Steph Gilmore, who currently sits just two spots above the cut-line, did not sign the surfers’ petition. Photo: WSL

After reviewing the WSL’s letter, the WSL seemed to decline to directly respond to a single issue of great concern outlined by the surfers — it stood out like a flashing red light that the WSL’s letter did not contain direct responses to the surfers’ issues related to the changes in sponsorship contracts, the unpredicted reduction in prize money on the CS, the unexpected conflicts and event congestion based on CT and CS scheduling, the increased number of injuries on tour, the increased risk of injuries based on increased pressure to surf through pain, and the lack of transparency regarding the future of the surfers that are currently injured. 

The WSL’s letter also declines to address the previous discussions alleged by the surfers that were focused on developing an alternative path forward.
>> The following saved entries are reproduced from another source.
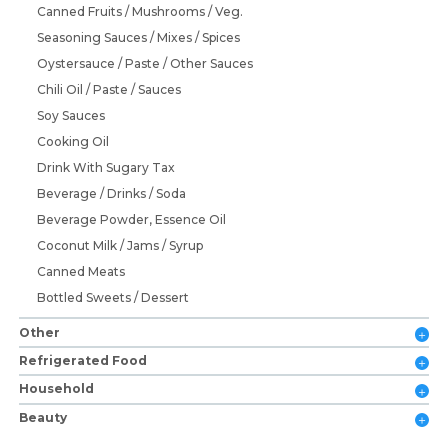
Canned Fruits / Mushrooms / Veg.
Seasoning Sauces / Mixes / Spices
Oystersauce / Paste / Other Sauces
Chili Oil / Paste / Sauces
Soy Sauces
Cooking Oil
Drink With Sugary Tax
Beverage / Drinks / Soda
Beverage Powder, Essence Oil
Coconut Milk / Jams / Syrup
Canned Meats
Bottled Sweets / Dessert
Other
Refrigerated Food
Household
Beauty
But I did learn from the WSL’s letter that the business side of the tour is strengthened by the current tour format — my question is how does this resolve any of the issues presented by the surfers?

The surfers clearly felt compelled to write a letter based on serious issues they have been experiencing — the vast majority of which were not reasonable to assume they could have forecasted when they agreed to the midyear cut. What harm does it do for them to explain their issues and ask for the midyear cut to be reconsidered and disregarded by the WSL this year? The issues outlined by the surfers pertained to their ability to stay healthy, their ability to have enough time to recover between events, and their ability to make a living by remaining on tour — these are not throwaway issues, they are core to surfing. 

Without more information, I humbly suggest that we support the surfers in their struggle to mold the surf league into a format that is both sustainable for the health of the surfers competing in professional surfing events and the financial health of the corporation organizing the professional surfing events.

In practice, I think this means that we should be paying attention when the majority of CT surfers raise the flag to say that the current model is not sustainable for them, regardless of any agreement made months ago. From my perspective, the health and wellbeing of the surfers should receive priority over the profitability of the WSL.